MATERIALS PROVIDED.
################

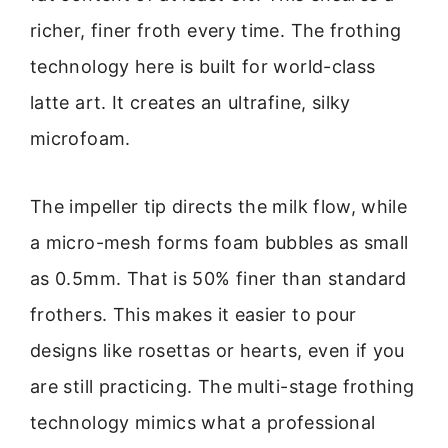
richer, finer froth every time. The frothing
technology here is built for world-class
latte art. It creates an ultrafine, silky
microfoam.
The impeller tip directs the milk flow, while
a micro-mesh forms foam bubbles as small
as 0.5mm. That is 50% finer than standard
frothers. This makes it easier to pour
designs like rosettas or hearts, even if you
are still practicing. The multi-stage frothing
technology mimics what a professional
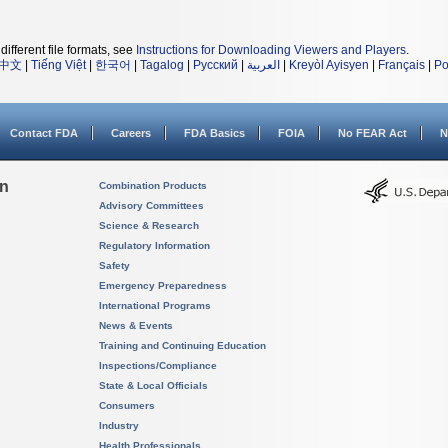
different file formats, see
Instructions for Downloading Viewers and Players
.
中文
|
Tiếng Việt
|
한국어
|
Tagalog
|
Русский
|
العربية
|
Kreyòl Ayisyen
|
Français
|
Po
Contact FDA
Careers
FDA Basics
FOIA
No FEAR Act
N
on
Combination Products
Advisory Committees
Science & Research
Regulatory Information
Safety
Emergency Preparedness
International Programs
News & Events
Training and Continuing Education
Inspections/Compliance
State & Local Officials
Consumers
Industry
Health Professionals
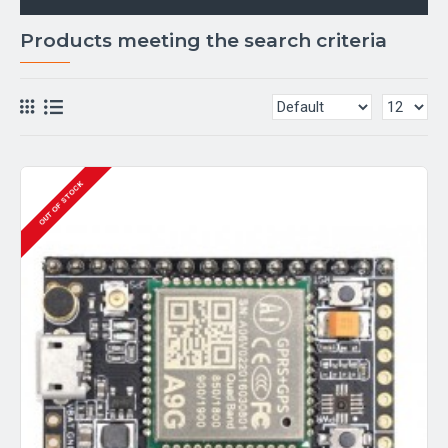
Products meeting the search criteria
OUT OF STOCK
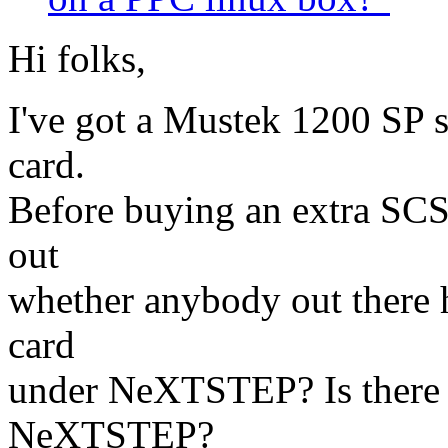
Hi folks,
I've got a Mustek 1200 SP 
card.
Before buying an extra SCSI
out
whether anybody out there 
card
under NeXTSTEP? Is there 
NeXTSTEP?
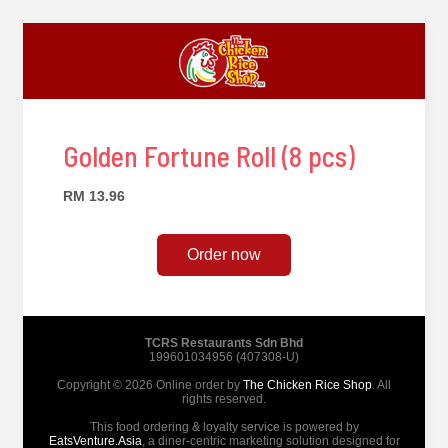
Golden Fortune Roll (8 pcs)
RM 13.96
Order now
TCRS Restaurants Sdn Bhd
199601034956 (407308-U)
Copyright © 2026 Online order by
The Chicken Rice Shop
. All
rights reserved.
This food ordering & loyalty service is powered by
EatsVenture.Asia
, a diner-centric marketing solution designed for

################

Reproduce the text of all the records above with "latte art" swapped for "coffee art" and everything else left unchanged. Leave the pictures out of your answer.

richer, finer froth every time. The frothing
technology here is built for world-class
coffee art. It creates an ultrafine, silky
microfoam.
The impeller tip directs the milk flow, while
a micro-mesh forms foam bubbles as small
as 0.5mm. That is 50% finer than standard
frothers. This makes it easier to pour
designs like rosettas or hearts, even if you
are still practicing. The multi-stage frothing
technology mimics what a professional
different file formats, see
Instructions for Downloading Viewers and Players
.
中文
|
Tiếng Việt
|
한국어
|
Tagalog
|
Русский
|
العربية
|
Kreyòl Ayisyen
|
Français
|
Po
Contact FDA
Careers
FDA Basics
FOIA
No FEAR Act
N
on
Combination Products
Advisory Committees
Science & Research
Regulatory Information
Safety
Emergency Preparedness
International Programs
News & Events
Training and Continuing Education
Inspections/Compliance
State & Local Officials
Consumers
Industry
Health Professionals
Products meeting the search criteria
OUT OF STOCK
Hi folks,
I've got a Mustek 1200 SP 
card.
Before buying an extra SCSI
out
whether anybody out there 
card
under NeXTSTEP? Is there 
NeXTSTEP?
Golden Fortune Roll (8 pcs)
RM 13.96
Order now
TCRS Restaurants Sdn Bhd
199601034956 (407308-U)
Copyright © 2026 Online order by
The Chicken Rice Shop
. All
rights reserved.
This food ordering & loyalty service is powered by
EatsVenture.Asia
, a diner-centric marketing solution designed for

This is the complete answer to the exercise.